I feel it has been a sort of soft focus day when I have cleared up a lot of stuff but haven't really moved anything much forward. Or maybe getting rid of all these little jobs will open the way to something else.

Tuesday, 3 June 2014

Straightening up



Today I finished doing the notice board that has been repaired. I made one new poster and made new prints of old ones and put them up on the notice board this afternoon. As usual I found it very difficult to get them straight and this is a picture of Rajan who had to go behind me and straighten them up.


I have got an astigmatism so have always had problems putting things up straight and drawing straight lines. This despite the fact I wear glasses which I always presume should correct the astigmatism and never do!.

Monday, 2 June 2014

Hooray!


I am getting along with my new computer better than I thought I would.  I always find it quite difficult when I change computers especially as with this one I have a new operating system.  I am very happy with what I have so far been able to do and the picture shows the 'hooray' moment when I managed to get my graphic tablet working.  To do this involved downloading a new driver, but now it is working better than it has ever done before.  I am very pleased and relieved and surprised at how much I have missed it while I have been trying to get it to work properly.  There are one or two bits of software which aren't working properly but already I am using the new computer more than the old one which is being passed on to the office.

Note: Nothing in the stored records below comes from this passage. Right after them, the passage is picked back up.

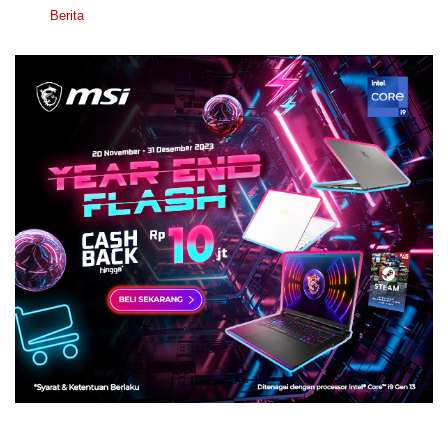
Berita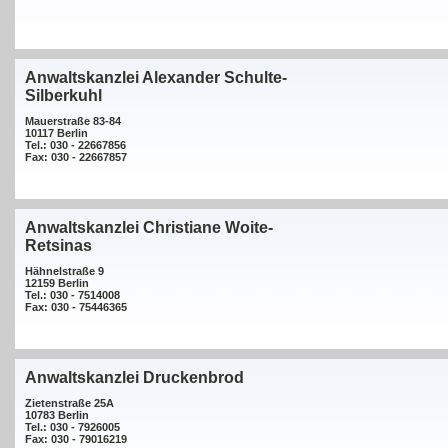
Anwaltskanzlei Alexander Schulte-
Silberkuhl
Mauerstraße 83-84
10117 Berlin
Tel.: 030 - 22667856
Fax: 030 - 22667857
Anwaltskanzlei Christiane Woite-
Retsinas
Hähnelstraße 9
12159 Berlin
Tel.: 030 - 7514008
Fax: 030 - 75446365
Anwaltskanzlei Druckenbrod
Zietenstraße 25A
10783 Berlin
Tel.: 030 - 7926005
Fax: 030 - 79016219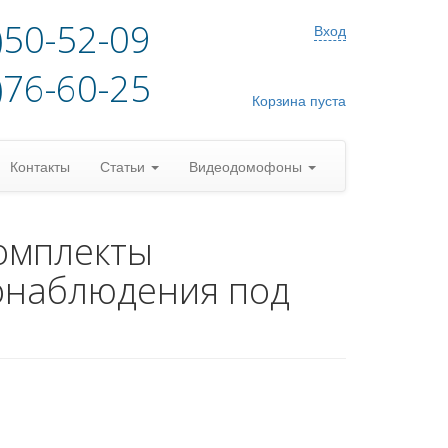
)50-52-09
Вход
)76-60-25
Корзина пуста
Контакты
Статьи
Видеодомофоны
омплекты
онаблюдения под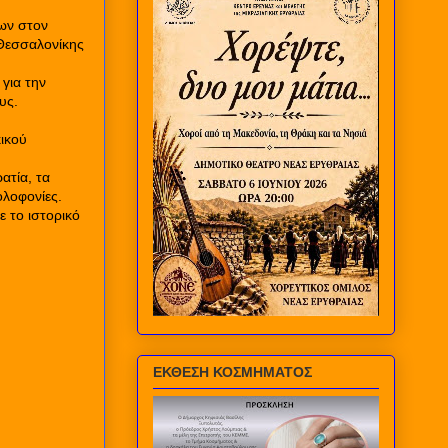
νων στον
Θεσσαλονίκης
για την
υς.
ικού
ατία, τα
ολοφονίες.
 το ιστορικό
ΕΚΘΕΣΗ ΚΟΣΜΗΜΑΤΟΣ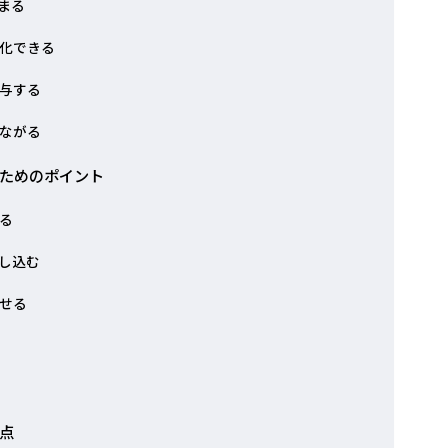
まる
化できる
与する
ながる
ためのポイント
る
とし込む
せる
点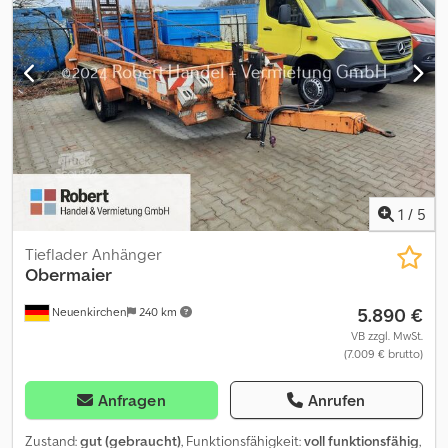
und Senkeinrichtung Djdsmhhz Hspfx Akrjck Irrtümer
vorbehalten
1
/
5
Tieflader Anhänger
Obermaier
5.890 €
Neuenkirchen
240 km
VB zzgl. MwSt.
(7.009 € brutto)
Anfragen
Anrufen
Zustand:
gut (gebraucht)
, Funktionsfähigkeit:
voll funktionsfähig
,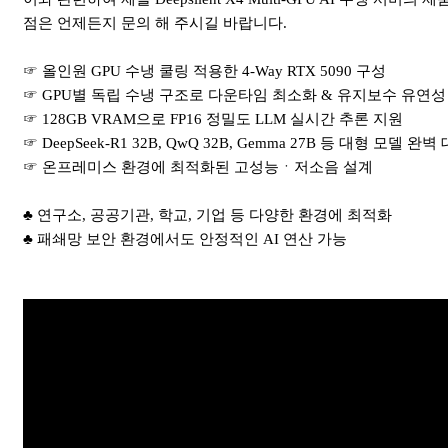
점은 언제든지 문의 해 주시길 바랍니다.
☞ 올인원 GPU 수냉 쿨링 적용한 4-Way RTX 5090 구성
☞ GPU별 독립 수냉 구조로 다운타임 최소화 & 유지보수 유연성
☞ 128GB VRAM으로 FP16 정밀도 LLM 실시간 추론 지원
☞ DeepSeek-R1 32B, QwQ 32B, Gemma 27B 등 대형 모델 완벽
☞ 온프레미스 환경에 최적화된 고성능ㆍ저소음 설계
♣ 연구소, 공공기관, 학교, 기업 등 다양한 환경에 최적화
♣ 패쇄망 보안 환경에서도 안정적인 AI 연산 가능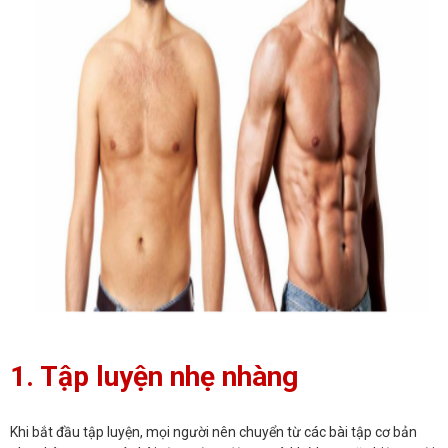
1. Tập luyện nhẹ nhàng
Khi bắt đầu tập luyện, mọi người nên chuyển từ các bài tập cơ bản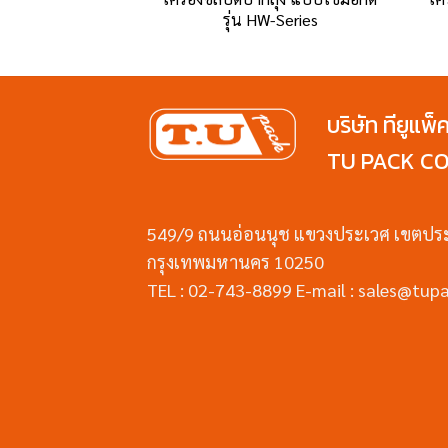
รุ่น HW-Series
บริษัท ทียูแพ็
TU PACK CO.
549/9 ถนนอ่อนนุช แขวงประเวศ เขตปร
กรุงเทพมหานคร 10250
TEL : 02-743-8899 E-mail : sales@tupa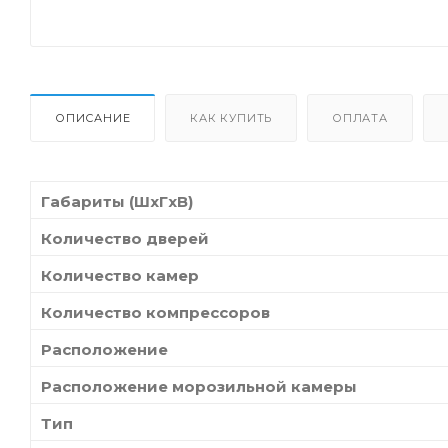
ОПИСАНИЕ
КАК КУПИТЬ
ОПЛАТА
Габариты (ШxГxВ)
Количество дверей
Количество камер
Количество компрессоров
Расположение
Расположение морозильной камеры
Тип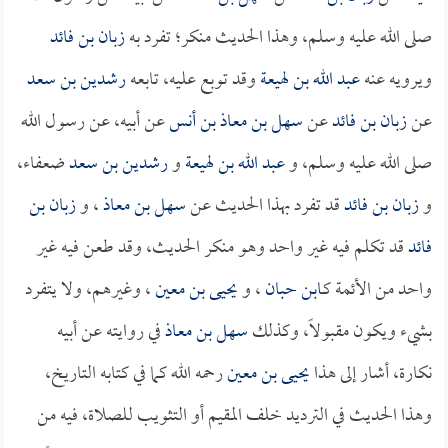
صلى الله عليه وسلم، وهذا الحديث منكر؛ تفرد به
زبان بن فائد
ويرويه عنه
عبد الله بن لهيعة
وقد توبع عليه، تابعه
رشدين بن سعد
عن
زبان بن فائد
عن
سهل بن معاذ بن أنس
عن أبيه، عن رسول الله
صلى الله عليه وسلم، و
عبد الله بن لهيعة
و
رشدين بن سعد
ضعفاء،
و
زبان بن فائد
قد تفرد بهذا الحديث عن
سهل بن معاذ
، و
زبان بن
فائد
قد تكلم فيه غير واحد وهو منكر الحديث، وقد طعن فيه غير
واحد من الأئمة كـ
ابن حبان
، و
يحيى بن معين
، وغيرهم، ولا يتفرد
بشيء ويكون مقبولاً، وكذلك
سهل بن معاذ
في روايته عن أبيه
نكارة، أشار إلى هذا
يحيى بن معين
رحمه الله كما في كتابه التاريخ،
وهذا الحديث في الترديد خلف المقيم أو التثويب للصلاة، فيه من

The office computer is going to the daughter of a friend of mine who is doing a degree in computer studies at Pondicherry university.  She has needed a laptop, which her mother has been unable to get her, ever since the course started over a year ago.  So I am very happy to be able to help her get one which, while not brand new, is not that old and still working well.

Sunday, 1 June 2014

My hurting hands


Over the last month I have been going to yoga classes three or four times a week. Gradually I have noticed that my body, and particularly my hands, are very sore. Yet as soon as I get up after the last asana the soreness completely disappears. It is very odd.

This picture is what my hands felt like when I started the yoga class last night. My hands felt red and swollen and the joints, in particular the thumb joints, felt very painful. It also felt as if there were little bolts of lightening coming out of my fingers.

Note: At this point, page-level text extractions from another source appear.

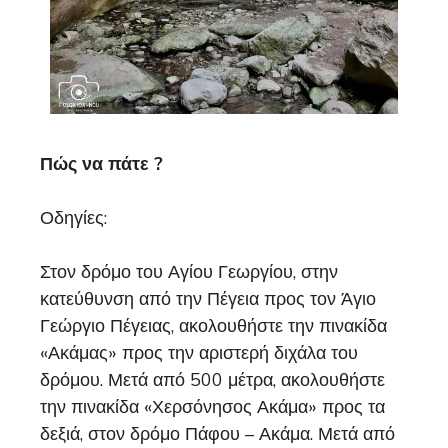
Πώς να πάτε ?
Οδηγίες:
Στον δρόμο του Αγίου Γεωργίου, στην
κατεύθυνση από την Πέγεια προς τον Άγιο
Γεώργιο Πέγειας, ακολουθήστε την πινακίδα
«Ακάμας» προς την αριστερή διχάλα του
δρόμου. Μετά από 500 μέτρα, ακολουθήστε
την πινακίδα «Χερσόνησος Ακάμα» προς τα
δεξιά, στον δρόμο Πάφου – Ακάμα. Μετά από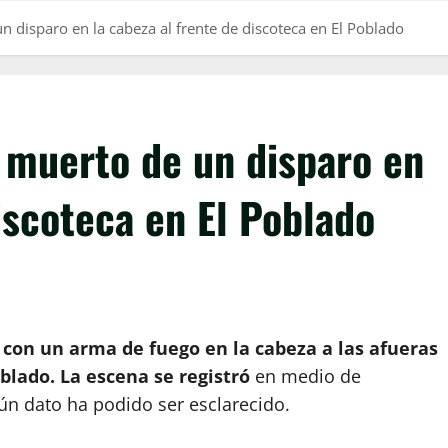
disparo en la cabeza al frente de discoteca en El Poblado
muerto de un disparo en
discoteca en El Poblado
 con un arma de fuego en la cabeza a las afueras
blado. La escena se registró
en medio de
ún dato ha podido ser esclarecido.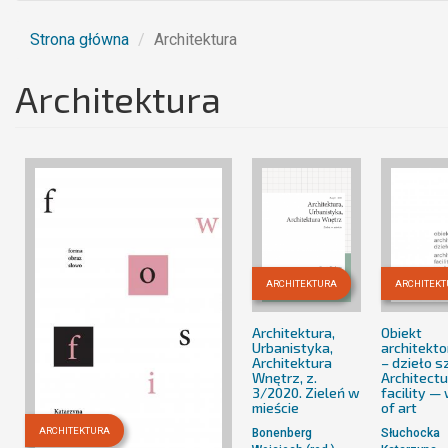
Strona główna
Architektura
Architektura
ARCHITEKTURA
ARCHITEK
Architektura,
Obiekt
Urbanistyka,
architekt
Architektura
– dzieło s
Wnętrz, z.
Architectu
3/2020. Zieleń w
facility —
mieście
of art
ARCHITEKTURA
Bonenberg
Słuchocka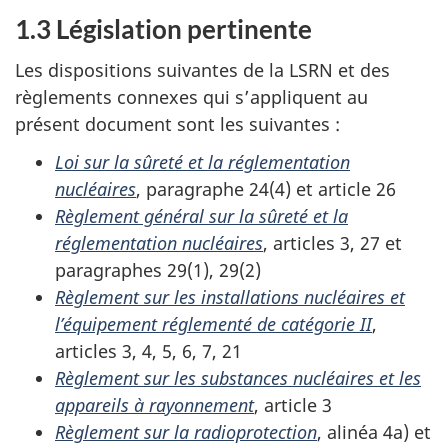
1.3 Législation pertinente
Les dispositions suivantes de la LSRN et des
règlements connexes qui s’appliquent au
présent document sont les suivantes :
Loi sur la sûreté et la réglementation
nucléaires
, paragraphe 24(4) et article 26
Règlement général sur la sûreté et la
réglementation nucléaires
,
articles 3, 27 et
paragraphes 29(1), 29(2)
Règlement sur les installations nucléaires et
l’équipement réglementé de catégorie II
,
articles 3, 4, 5, 6, 7, 21
Règlement sur les substances nucléaires et les
appareils à rayonnement
, article 3
Règlement sur la radioprotection
, alinéa 4a) et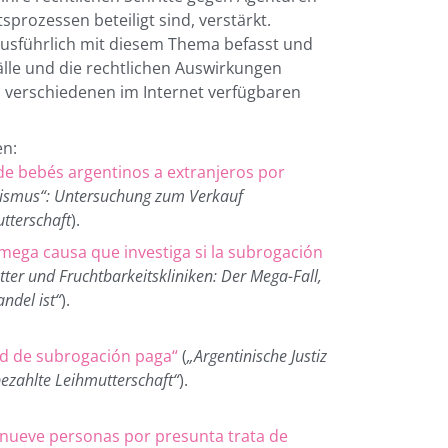
prozessen beteiligt sind, verstärkt.
ausführlich mit diesem Thema befasst und
älle und die rechtlichen Auswirkungen
in verschiedenen im Internet verfügbaren
en:
 de bebés argentinos a extranjeros por
ismus“: Untersuchung zum Verkauf
tterschaft
).
a mega causa que investiga si la subrogación
ter und Fruchtbarkeitskliniken: Der Mega-Fall,
ndel ist“
).
red de subrogación paga“
(
„Argentinische Justiz
bezahlte Leihmutterschaft“
).
 nueve personas por presunta trata de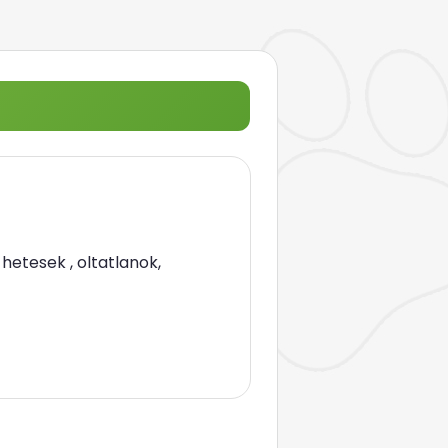
hetesek , oltatlanok,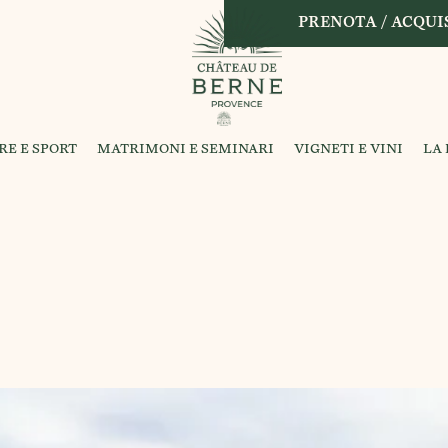
PRENOTA / ACQUIS
RE E SPORT
MATRIMONI E SEMINARI
VIGNETI E VINI
LA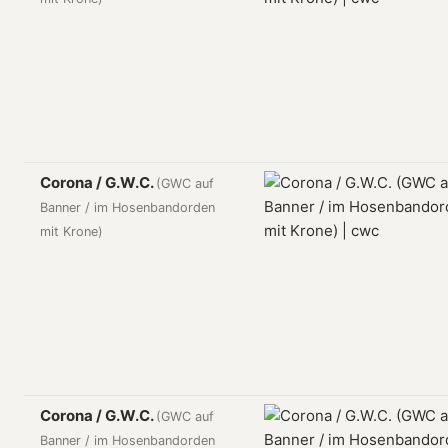
Corona / G.W.C.
(GWC auf
Banner / im Hosenbandorden
mit Krone)
Corona / G.W.C.
(GWC auf
Banner / im Hosenbandorden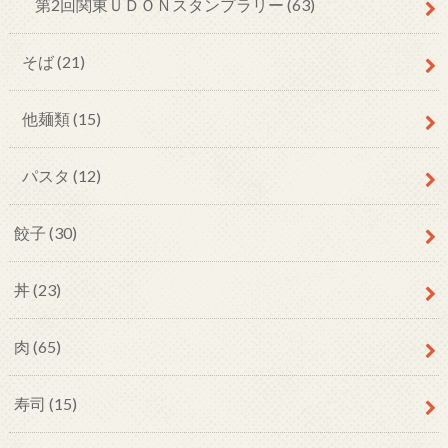
第2回関東ＵＤＯＮスタンプラリー
(63)
そば
(21)
他麺類
(15)
パスタ
(12)
餃子
(30)
丼
(23)
肉
(65)
寿司
(15)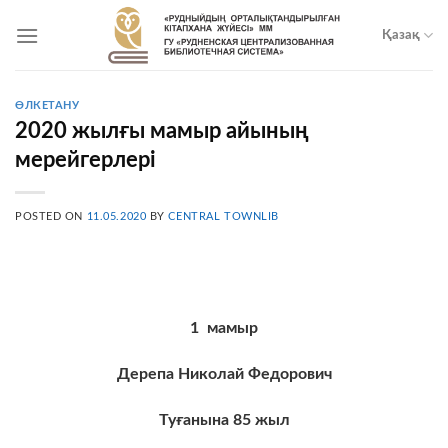
Skip
to
Қазақ
content
ӨЛКЕТАНУ
2020 жылғы мамыр айының
мерейгерлері
POSTED ON
11.05.2020
BY
CENTRAL TOWNLIB
1 ма
мыр
Дерепа Николай Федорович
Туғанына
85
жыл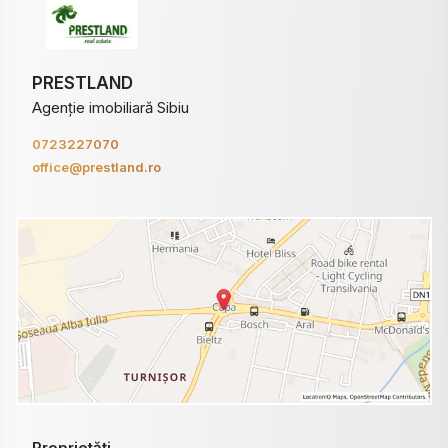
PRESTLAND
Agenție imobiliară Sibiu
0723227070
office@prestland.ro
Proprietăți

Maybe it is because I have just been trying to 'do' too much. Or maybe doing too many things that don't make my heart sing. Or maybe allowing myself to get too downhearted about all the not so good things going on in the Farm group and Auroville at the present time. It could be any or all of those things.


My yoga classes have now finished for the summer so I will have to see what I can do on my own. I would like to continue standing on my head regularly and I think I should continue doing the Somatic exercises which are particularly good if you have pain.  

A new device


A few days ago we had this device, a solar dryer, delivered to Buddha Garden.  It was designed by a German student (the one in the middle with her back to the camera) and this is a picture of the student with her friend and Rajan setting it all up.  

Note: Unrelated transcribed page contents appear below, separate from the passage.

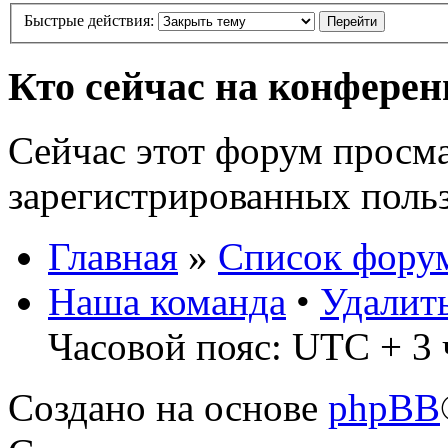
Быстрые действия:
Кто сейчас на конфере
Сейчас этот форум просма
зарегистрированных польз
Главная
»
Список фору
Наша команда
•
Удалит
Часовой пояс: UTC + 3 
Создано на основе
phpBB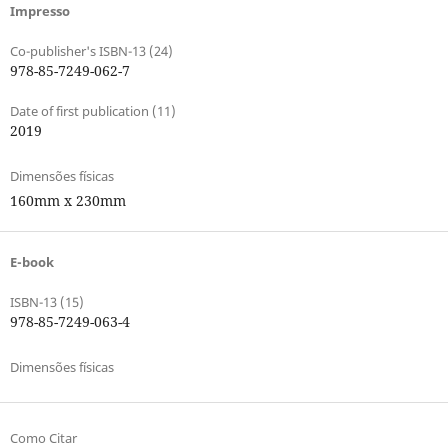
Impresso
Co-publisher's ISBN-13 (24)
978-85-7249-062-7
Date of first publication (11)
2019
Dimensões físicas
160mm x 230mm
E-book
ISBN-13 (15)
978-85-7249-063-4
Dimensões físicas
Como Citar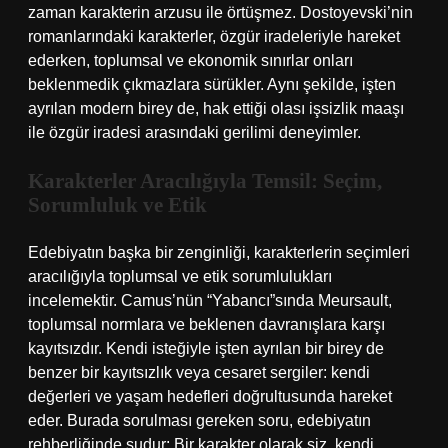
zaman karakterin arzusu ile örtüşmez. Dostoyevski’nin
romanlarındaki karakterler, özgür iradeleriyle hareket
ederken, toplumsal ve ekonomik sınırlar onları
beklenmedik çıkmazlara sürükler. Aynı şekilde, işten
ayrılan modern birey de, hak ettiği olası işsizlik maaşı
ile özgür iradesi arasındaki gerilimi deneyimler.
Karakterler Aracılığıyla Temsil: Seçim,
Sorumluluk ve Etik
Edebiyatın başka bir zenginliği, karakterlerin seçimleri
aracılığıyla toplumsal ve etik sorumlulukları
incelemektir. Camus’nün “Yabancı”sında Meursault,
toplumsal normlara ve beklenen davranışlara karşı
kayıtsızdır. Kendi isteğiyle işten ayrılan bir birey de
benzer bir kayıtsızlık veya cesaret sergiler: kendi
değerleri ve yaşam hedefleri doğrultusunda hareket
eder. Burada sorulması gereken soru, edebiyatın
rehberliğinde şudur: Bir karakter olarak siz, kendi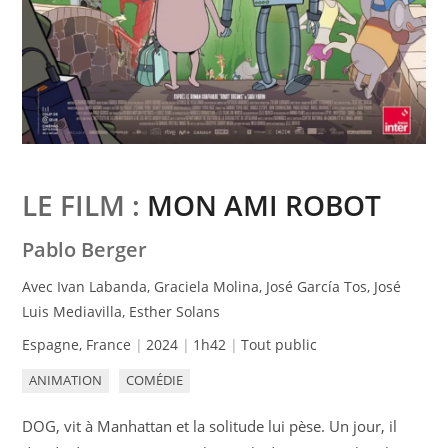
LE FILM :
MON AMI ROBOT
Pablo Berger
Avec Ivan Labanda, Graciela Molina, José García Tos, José
Luis Mediavilla, Esther Solans
Espagne, France
2024
1h42
Tout public
ANIMATION
COMÉDIE
DOG, vit à Manhattan et la solitude lui pèse. Un jour, il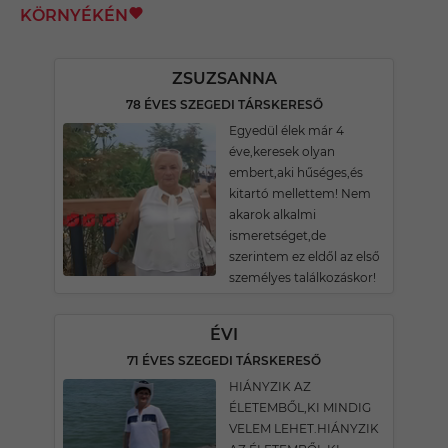
KÖRNYÉKÉN
ZSUZSANNA
78 ÉVES SZEGEDI TÁRSKERESŐ
Egyedül élek már 4
éve,keresek olyan
embert,aki hűséges,és
kitartó mellettem! Nem
akarok alkalmi
ismeretséget,de
szerintem ez eldől az első
személyes találkozáskor!
ÉVI
71 ÉVES SZEGEDI TÁRSKERESŐ
HIÁNYZIK AZ
ÉLETEMBŐL,KI MINDIG
VELEM LEHET.HIÁNYZIK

When it arrived I was quite taken by the design which seems to be well thought out.  I gather from Vivek, however, that the dryer has taken much longer than expected to get to this stage because she keeps changing her mind about how it should work.  I also gather that it has turned out much more expensive than expected which I have found often happens when things are developed like this in Auroville.

We are going to try it out to see how it works and if anyone else wants to try it they are going to have to rent it.  We hope this will help people to take care of it better than they might do if they didn't pay anything.  We started off with drying some fruit which we are going to keep for a week or two to make sure that it is properly dried out.  Getting a machine to measure the moisture is apparently extremely expensive, but this would help us to ensure that everything is dried to the optimum amount.